You can’t miss the reconstruction of a travelling post office (TPO). This is a railway carriage designed as a sorting office and an example of how the railway revolutionised postal delivery. The videos here explain how the idea came about and how it worked in practice. The trains that ran from Dublin to all the major cities not only had staff on board to sort out the mail for their destinations but also, through an ingenious device known simply as the ‘apparatus’, could collect mailbags from small stations along the way without having to stop. The TPO was just like a regular sorting office, with pigeonholes lining its walls and counters for the postmen to sort out the letters. So successful was the service that the last one was not phased out until 1994.
Here, too, is a plaque to commemorate the 21 members of the Dublin Post Office who died when the RMS Leinster was torpedoed by a German U-boat on 10 October 1918. This is a reminder not only that ships played an important role in the postal service—the Titanic was a Royal Mail ship, after all—but also that members of the service put their lives at risk during the First World War.

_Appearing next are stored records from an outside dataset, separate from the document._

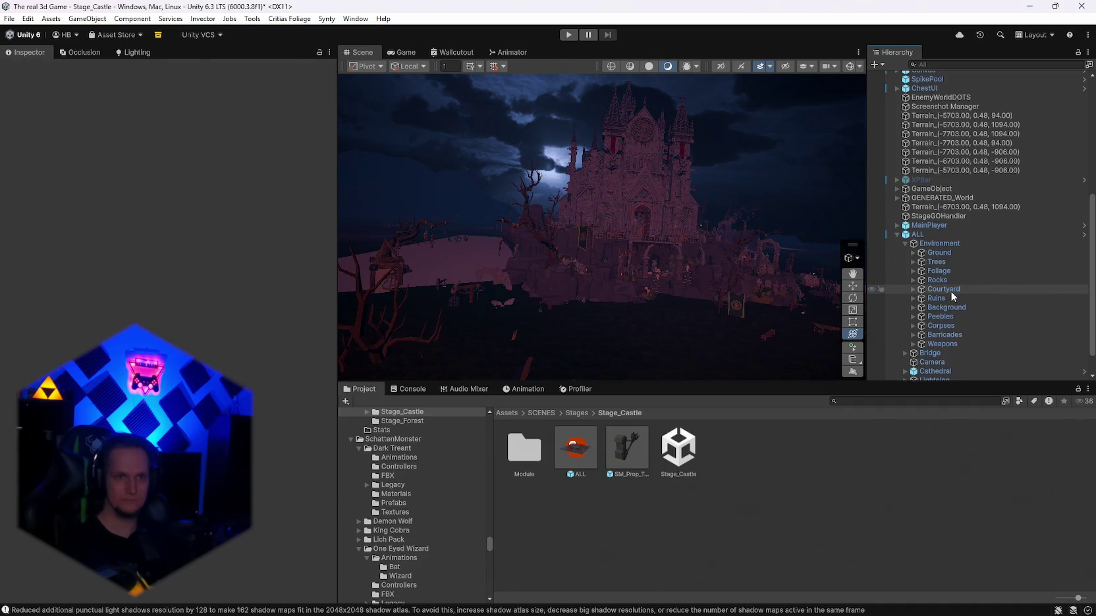
{"action": "mouse_move", "coordinate": [721, 278]}
{"action": "left_mouse_down"}
{"action": "mouse_move", "coordinate": [507, 298]}
{"action": "mouse_move", "coordinate": [202, 299]}
{"action": "mouse_move", "coordinate": [722, 276]}
{"action": "left_mouse_up"}
{"action": "scroll", "coordinate": [1014, 307], "scroll_direction": "down", "scroll_amount": 2}
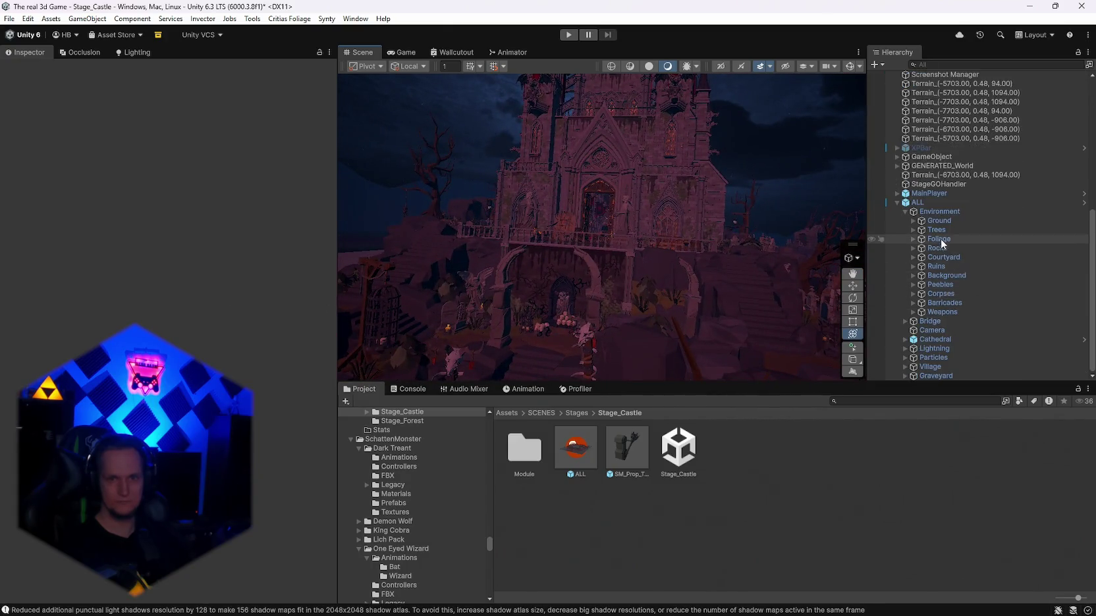
Step: Fly into the cathedral nave toward the altar and expand the Lightning group
{"action": "key", "text": "w"}
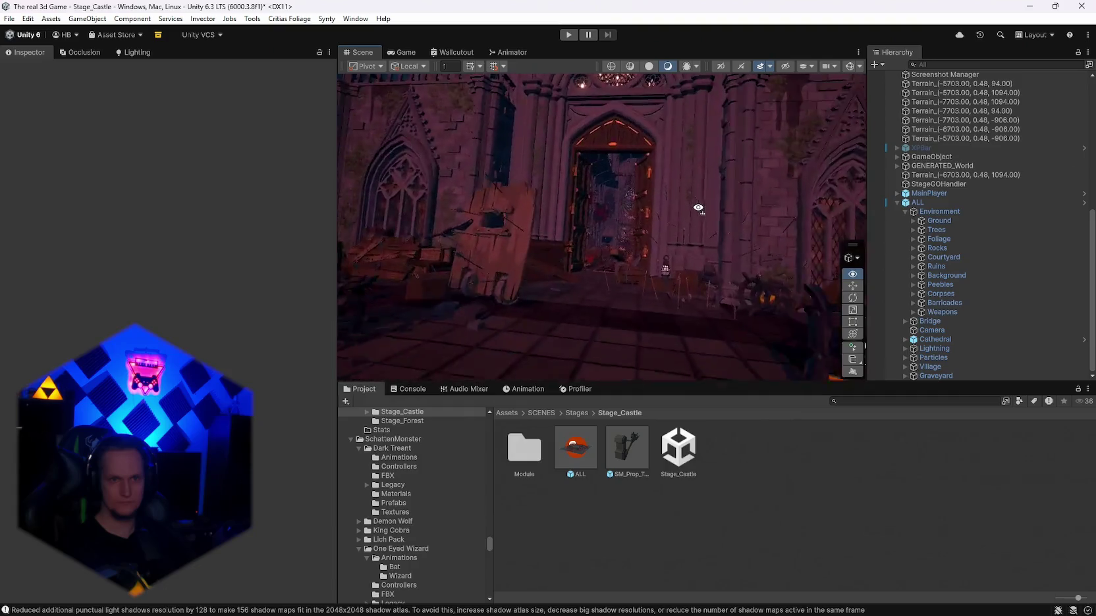
{"action": "key", "text": "w"}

Not far from the TPO is an exhibit dedicated to the 1916 Rising. One enters a booth that contains a screen on which life-like figures appear, recounting the events that occurred when Patrick Pearse and his comrades took over the GPO as their headquarters. Of course, the statue of Cuchulain in the main concourse is a formal memorial of that fateful week. We can expect a more elaborate exhibition on 1916 next year.
I have to admit that I was not expecting much from this museum when I went there. I found it to be a fascinating experience, however. I knew something of the history of the postal service but had no idea how complex and interesting it was. The museum traces that history from rudimentary beginnings through the formation of an established service to the origins and development of An Post. It may surprise some, including me, to discover that Oliver Cromwell set up the first daily postal service between Ireland and England, or that the original post-boys were men on horseback.
The museum conveys the facts, big and small, in a packed space. It is, by the by, a welcome respite from the noise and bustle of O’Connell Street, and I would recommend it for a visit. On the day I was there a group of secondary school students were being shown around by a member of the GPO staff, and it was amazing to see how enthralled this smartphone generation were by the pre-digital age. But hurry, it will be closing in early summer 2015 to make way for GPO: Witness History, an extended exhibition and interpretative centre, a flagship project in the state-funded centenary commemorations of the 1916 Rising. The official opening will be in Easter 2016 but Museum Eye has been promised a sneak preview before then.
Tony Canavan is the editor of Books Ireland.